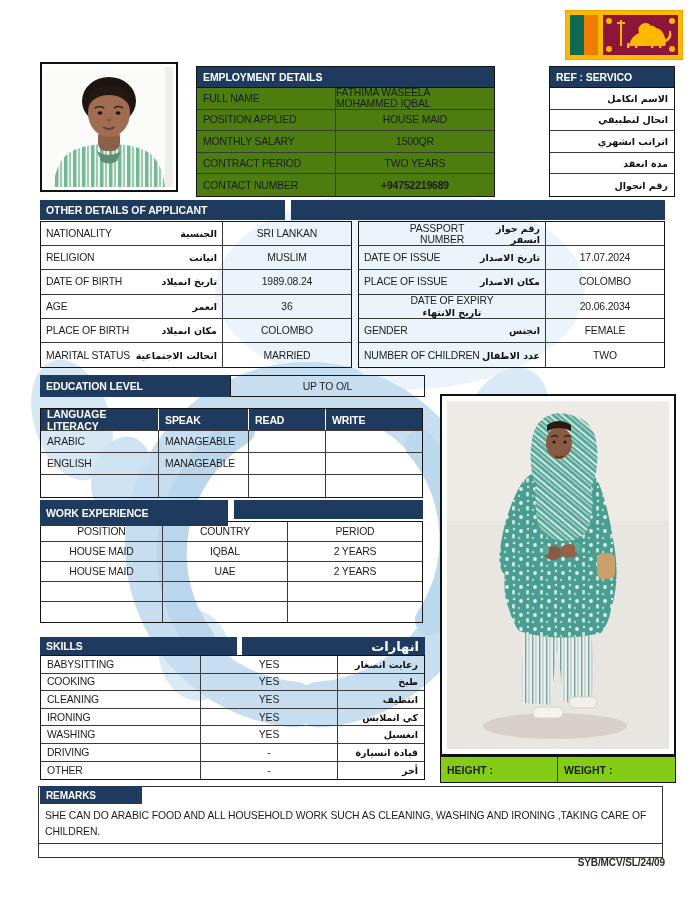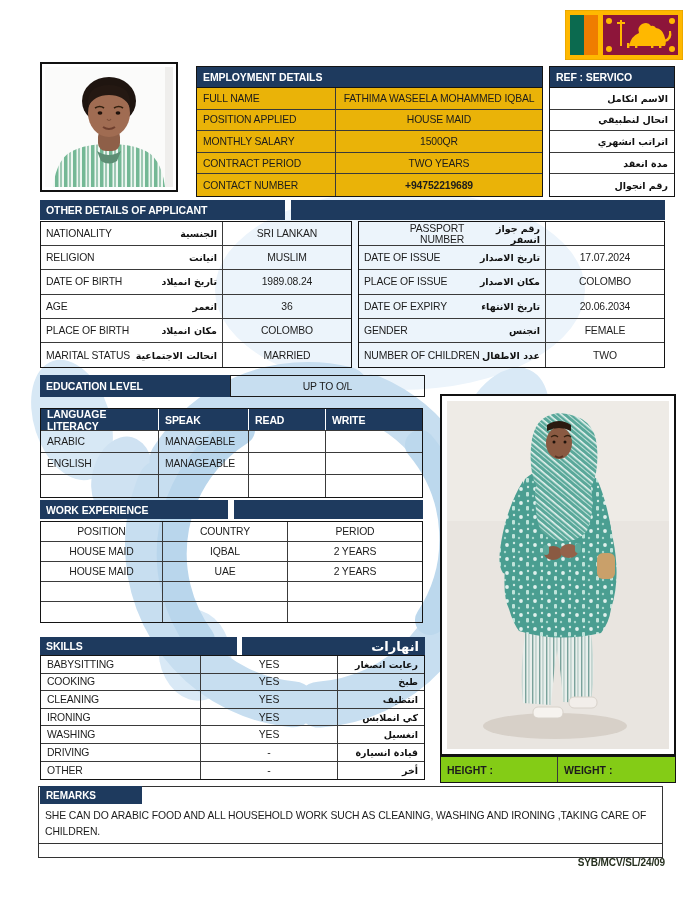--- a/index.html
+++ b/index.html
@@ -8,21 +8,21 @@
   .wm { position:absolute; left:0; top:0; width:695px; height:908px; z-index:0; pointer-events:none; }
   .layer { position:absolute; z-index:1; }
 
   .bar { background:#1e3a5e; color:#ffffff; font-size:10.5px; font-weight:bold;
          display:flex; align-items:center; padding:0 6px; letter-spacing:-0.1px; }
   .cellbrd { border:1.6px solid #1a1a1a; }
   .txt { color:#1c1c1c; font-size:10.4px; letter-spacing:-0.15px; }
   .ar { font-family:"DejaVu Sans",sans-serif; font-size:9.5px; font-weight:bold; color:#111; direction:rtl; }
 
   
-  .empA { position:absolute; left:196px; top:66px; width:347px; border:1.8px solid #141414; background:#eab308; }
+  .empA { position:absolute; left:196px; top:66px; width:299px; border:1.8px solid #141414; background:#4d7c0f; }
   .empB { position:absolute; left:549px; top:66px; width:126px; border:1.8px solid #141414; background:#fff; }
   .emp-head { height:21px; border-bottom:1px solid #141414; }
   .emp-row { display:flex; height:21.6px; border-bottom:1px solid #3a3a3a; }
   .emp-row:last-child { border-bottom:none; }
   .emp-label { width:139px; border-right:1px solid #3a3a3a; display:flex; align-items:center; padding-left:6px; }
   .emp-value { flex:1; display:flex; align-items:center; justify-content:center; }
   .emp-ar { height:21.6px; border-bottom:1px solid #3a3a3a; display:flex; align-items:center; justify-content:flex-start; padding:0 6px; }
   .emp-ar:last-child { border-bottom:none; }
   .bold { font-weight:bold; }
 
@@ -212,21 +212,21 @@
       <div class="od-value txt">17.07.2024</div>
     </div>
     <div class="od-row">
       <div class="od-label" style="width:187px;">
           <span class="txt">PLACE OF ISSUE</span>
           <span class="ar" dir="rtl">مكان الاصدار</span>
         </div>
       <div class="od-value txt">COLOMBO</div>
     </div>
     <div class="od-row">
-      <div class="od-label" style="width:187px;">
+      <div class="od-label" style="width:187px;flex-direction:column;">
           <span class="txt">DATE OF EXPIRY</span>
           <span class="ar" dir="rtl">تاريخ الانتهاء</span>
         </div>
       <div class="od-value txt">20.06.2034</div>
     </div>
     <div class="od-row">
       <div class="od-label" style="width:187px;text-align:right;">
           <span class="txt">GENDER</span>
           <span class="ar" dir="rtl">انجنس</span>
         </div>
@@ -264,21 +264,21 @@
       <div class="gcell txt" style="flex:1;"></div>
     </div>
     <div class="grow" style="height:22px;">
       <div class="gcell txt" style="width:118px;"></div>
       <div class="gcell txt" style="width:90px;"></div>
       <div class="gcell txt" style="width:77px;"></div>
       <div class="gcell txt" style="flex:1;"></div>
     </div>
   </div>
 
-  <div class="layer bar" style="left:40px; top:500px; width:188px; height:19px;">WORK EXPERIENCE</div>
+  <div class="layer bar" style="left:40px; top:500px; width:188px; height:26px;">WORK EXPERIENCE</div>
   <div class="layer bar" style="left:234px; top:500px; width:189px; height:19px;"></div>
   <div class="gtable" style="left:40px; top:521px; width:383px;">
     <div class="grow" style="height:20px;">
       <div class="gcell center txt" style="width:122px;">POSITION</div>
       <div class="gcell center txt" style="width:125px;">COUNTRY</div>
       <div class="gcell center txt" style="flex:1;">PERIOD</div>
     </div>
     <div class="grow" style="height:20px;">
       <div class="gcell center txt" style="width:122px;">HOUSE MAID</div>
       <div class="gcell center txt" style="width:125px;">IQBAL</div>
————
◆ WORK ORDER ◆
Using the material above, return every line exactly as it appears, minus the pictures.

◆ ANSWER SPACE ◆
--- a/index.html
+++ b/index.html
@@ -8,21 +8,21 @@
   .wm { position:absolute; left:0; top:0; width:695px; height:908px; z-index:0; pointer-events:none; }
   .layer { position:absolute; z-index:1; }
 
   .bar { background:#1e3a5e; color:#ffffff; font-size:10.5px; font-weight:bold;
          display:flex; align-items:center; padding:0 6px; letter-spacing:-0.1px; }
   .cellbrd { border:1.6px solid #1a1a1a; }
   .txt { color:#1c1c1c; font-size:10.4px; letter-spacing:-0.15px; }
   .ar { font-family:"DejaVu Sans",sans-serif; font-size:9.5px; font-weight:bold; color:#111; direction:rtl; }
 
   
-  .empA { position:absolute; left:196px; top:66px; width:347px; border:1.8px solid #141414; background:#eab308; }
+  .empA { position:absolute; left:196px; top:66px; width:299px; border:1.8px solid #141414; background:#4d7c0f; }
   .empB { position:absolute; left:549px; top:66px; width:126px; border:1.8px solid #141414; background:#fff; }
   .emp-head { height:21px; border-bottom:1px solid #141414; }
   .emp-row { display:flex; height:21.6px; border-bottom:1px solid #3a3a3a; }
   .emp-row:last-child { border-bottom:none; }
   .emp-label { width:139px; border-right:1px solid #3a3a3a; display:flex; align-items:center; padding-left:6px; }
   .emp-value { flex:1; display:flex; align-items:center; justify-content:center; }
   .emp-ar { height:21.6px; border-bottom:1px solid #3a3a3a; display:flex; align-items:center; justify-content:flex-start; padding:0 6px; }
   .emp-ar:last-child { border-bottom:none; }
   .bold { font-weight:bold; }
 
@@ -212,21 +212,21 @@
       <div class="od-value txt">17.07.2024</div>
     </div>
     <div class="od-row">
       <div class="od-label" style="width:187px;">
           <span class="txt">PLACE OF ISSUE</span>
           <span class="ar" dir="rtl">مكان الاصدار</span>
         </div>
       <div class="od-value txt">COLOMBO</div>
     </div>
     <div class="od-row">
-      <div class="od-label" style="width:187px;">
+      <div class="od-label" style="width:187px;flex-direction:column;">
           <span class="txt">DATE OF EXPIRY</span>
           <span class="ar" dir="rtl">تاريخ الانتهاء</span>
         </div>
       <div class="od-value txt">20.06.2034</div>
     </div>
     <div class="od-row">
       <div class="od-label" style="width:187px;text-align:right;">
           <span class="txt">GENDER</span>
           <span class="ar" dir="rtl">انجنس</span>
         </div>
@@ -264,21 +264,21 @@
       <div class="gcell txt" style="flex:1;"></div>
     </div>
     <div class="grow" style="height:22px;">
       <div class="gcell txt" style="width:118px;"></div>
       <div class="gcell txt" style="width:90px;"></div>
       <div class="gcell txt" style="width:77px;"></div>
       <div class="gcell txt" style="flex:1;"></div>
     </div>
   </div>
 
-  <div class="layer bar" style="left:40px; top:500px; width:188px; height:19px;">WORK EXPERIENCE</div>
+  <div class="layer bar" style="left:40px; top:500px; width:188px; height:26px;">WORK EXPERIENCE</div>
   <div class="layer bar" style="left:234px; top:500px; width:189px; height:19px;"></div>
   <div class="gtable" style="left:40px; top:521px; width:383px;">
     <div class="grow" style="height:20px;">
       <div class="gcell center txt" style="width:122px;">POSITION</div>
       <div class="gcell center txt" style="width:125px;">COUNTRY</div>
       <div class="gcell center txt" style="flex:1;">PERIOD</div>
     </div>
     <div class="grow" style="height:20px;">
       <div class="gcell center txt" style="width:122px;">HOUSE MAID</div>
       <div class="gcell center txt" style="width:125px;">IQBAL</div>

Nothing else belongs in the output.